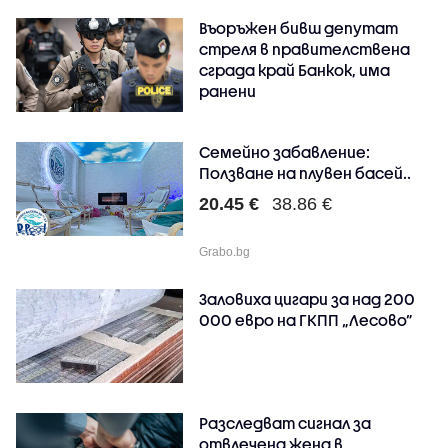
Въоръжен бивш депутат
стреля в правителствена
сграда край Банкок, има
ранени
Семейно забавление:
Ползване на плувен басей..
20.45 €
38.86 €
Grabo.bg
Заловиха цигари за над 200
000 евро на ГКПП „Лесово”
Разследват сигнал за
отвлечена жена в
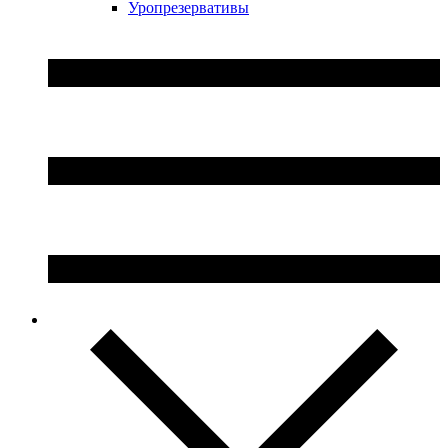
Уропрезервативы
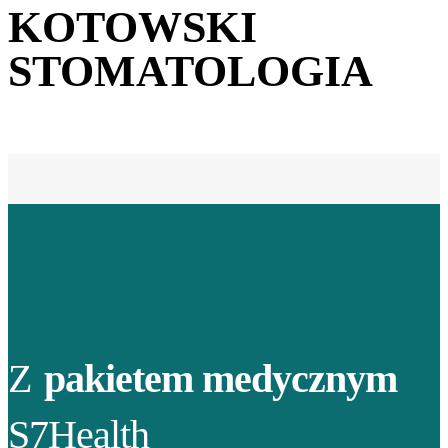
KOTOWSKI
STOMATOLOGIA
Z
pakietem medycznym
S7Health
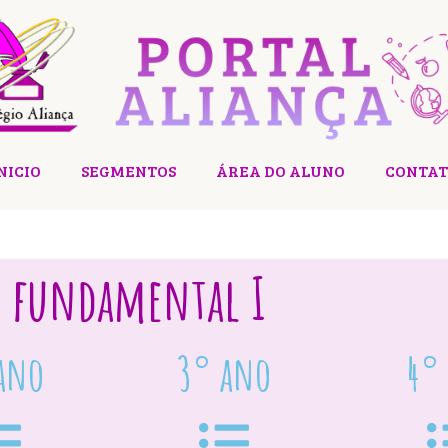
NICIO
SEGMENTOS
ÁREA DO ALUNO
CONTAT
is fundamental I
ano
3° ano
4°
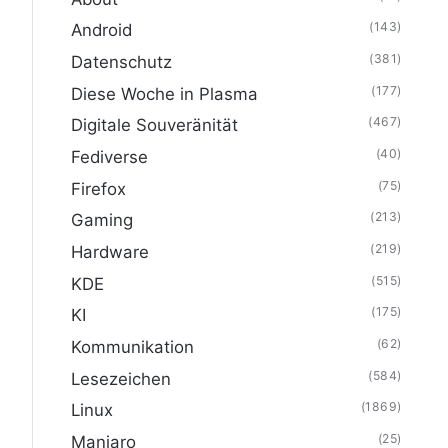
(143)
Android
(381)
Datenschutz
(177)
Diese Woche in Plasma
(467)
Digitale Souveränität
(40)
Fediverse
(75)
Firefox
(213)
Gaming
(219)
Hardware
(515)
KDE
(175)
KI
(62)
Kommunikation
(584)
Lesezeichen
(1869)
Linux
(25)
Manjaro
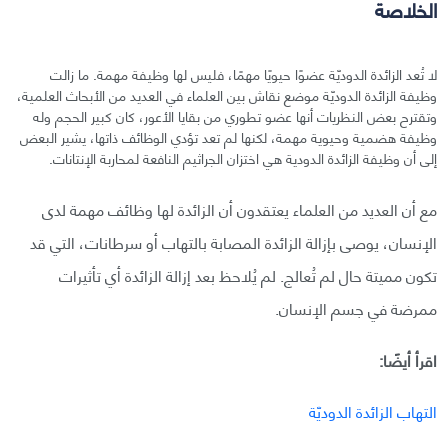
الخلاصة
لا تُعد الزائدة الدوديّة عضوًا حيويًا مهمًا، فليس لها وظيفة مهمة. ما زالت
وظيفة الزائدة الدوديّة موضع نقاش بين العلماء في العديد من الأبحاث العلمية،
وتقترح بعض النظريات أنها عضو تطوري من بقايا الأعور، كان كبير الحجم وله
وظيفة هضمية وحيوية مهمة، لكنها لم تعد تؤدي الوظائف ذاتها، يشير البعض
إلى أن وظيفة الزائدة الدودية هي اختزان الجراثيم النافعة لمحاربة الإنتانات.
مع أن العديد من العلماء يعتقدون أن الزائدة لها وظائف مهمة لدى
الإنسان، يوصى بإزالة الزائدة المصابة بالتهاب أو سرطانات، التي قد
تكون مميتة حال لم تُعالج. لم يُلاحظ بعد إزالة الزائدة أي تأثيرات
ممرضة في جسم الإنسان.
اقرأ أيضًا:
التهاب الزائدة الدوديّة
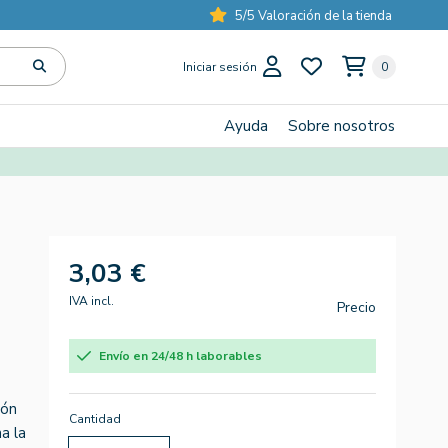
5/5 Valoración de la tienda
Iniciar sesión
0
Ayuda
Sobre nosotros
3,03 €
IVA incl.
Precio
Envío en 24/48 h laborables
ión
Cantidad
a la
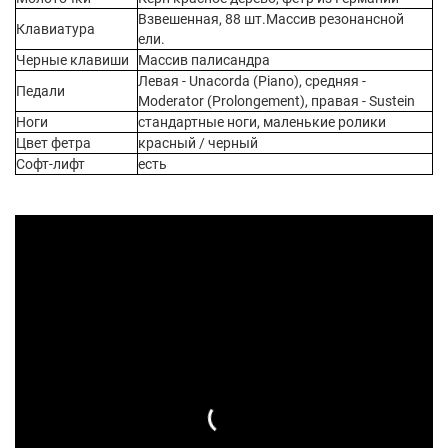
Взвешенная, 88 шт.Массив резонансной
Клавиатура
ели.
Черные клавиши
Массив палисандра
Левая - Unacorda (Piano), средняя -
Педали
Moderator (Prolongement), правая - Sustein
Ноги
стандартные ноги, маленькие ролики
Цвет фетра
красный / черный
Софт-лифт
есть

--------

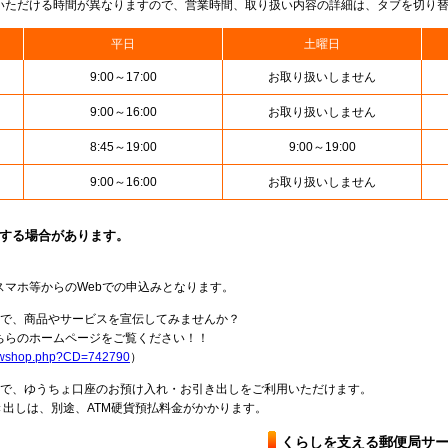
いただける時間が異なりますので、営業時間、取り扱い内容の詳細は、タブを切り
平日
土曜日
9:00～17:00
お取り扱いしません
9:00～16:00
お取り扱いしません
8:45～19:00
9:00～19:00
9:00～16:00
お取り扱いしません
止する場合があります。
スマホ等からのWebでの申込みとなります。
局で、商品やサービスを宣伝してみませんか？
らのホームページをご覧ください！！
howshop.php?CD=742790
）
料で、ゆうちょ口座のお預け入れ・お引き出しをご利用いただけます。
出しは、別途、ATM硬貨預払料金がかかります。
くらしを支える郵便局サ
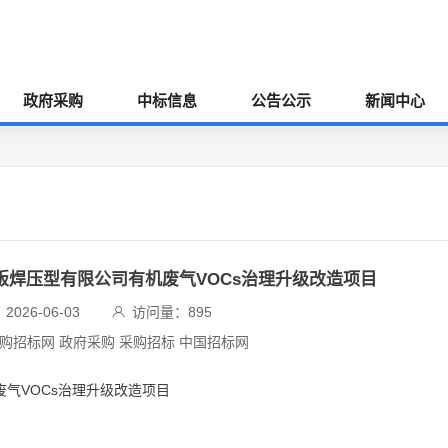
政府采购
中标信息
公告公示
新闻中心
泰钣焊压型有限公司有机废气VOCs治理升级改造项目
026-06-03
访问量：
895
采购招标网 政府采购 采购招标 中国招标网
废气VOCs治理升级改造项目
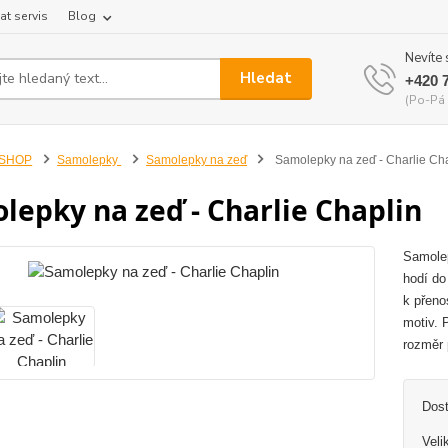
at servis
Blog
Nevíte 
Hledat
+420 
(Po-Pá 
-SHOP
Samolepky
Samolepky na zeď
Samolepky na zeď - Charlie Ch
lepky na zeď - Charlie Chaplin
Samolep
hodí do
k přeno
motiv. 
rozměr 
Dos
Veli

--------

— Activity —
Look above for the line with "Въоръжен бивш депутат" and the line with "Массив палисандра". Output those two and everything between them exactly, pictures excluded.

— The answer —
Въоръжен бивш депутат
стреля в правителствена
сграда край Банкок, има
ранени
Семейно забавление:
Ползване на плувен басей..
20.45 €
38.86 €
Grabo.bg
Заловиха цигари за над 200
000 евро на ГКПП „Лесово”
Разследват сигнал за
отвлечена жена в
Уропрезервативы
KOTOWSKI
STOMATOLOGIA
Z
pakietem medycznym
S7Health
NICIO
SEGMENTOS
ÁREA DO ALUNO
CONTAT
is fundamental I
ano
3° ano
4°
(143)
Android
(381)
Datenschutz
(177)
Diese Woche in Plasma
(467)
Digitale Souveränität
(40)
Fediverse
(75)
Firefox
(213)
Gaming
(219)
Hardware
(515)
KDE
(175)
KI
(62)
Kommunikation
(584)
Lesezeichen
(1869)
Linux
(25)
Manjaro
الخلاصة
لا تُعد الزائدة الدوديّة عضوًا حيويًا مهمًا، فليس لها وظيفة مهمة. ما زالت
وظيفة الزائدة الدوديّة موضع نقاش بين العلماء في العديد من الأبحاث العلمية،
وتقترح بعض النظريات أنها عضو تطوري من بقايا الأعور، كان كبير الحجم وله
وظيفة هضمية وحيوية مهمة، لكنها لم تعد تؤدي الوظائف ذاتها، يشير البعض
إلى أن وظيفة الزائدة الدودية هي اختزان الجراثيم النافعة لمحاربة الإنتانات.
مع أن العديد من العلماء يعتقدون أن الزائدة لها وظائف مهمة لدى
الإنسان، يوصى بإزالة الزائدة المصابة بالتهاب أو سرطانات، التي قد
تكون مميتة حال لم تُعالج. لم يُلاحظ بعد إزالة الزائدة أي تأثيرات
ممرضة في جسم الإنسان.
اقرأ أيضًا:
التهاب الزائدة الدوديّة
5/5 Valoración de la tienda
Iniciar sesión
0
Ayuda
Sobre nosotros
3,03 €
IVA incl.
Precio
Envío en 24/48 h laborables
ión
Cantidad
a la
Взвешенная, 88 шт.Массив резонансной
Клавиатура
ели.
Черные клавиши
Массив палисандра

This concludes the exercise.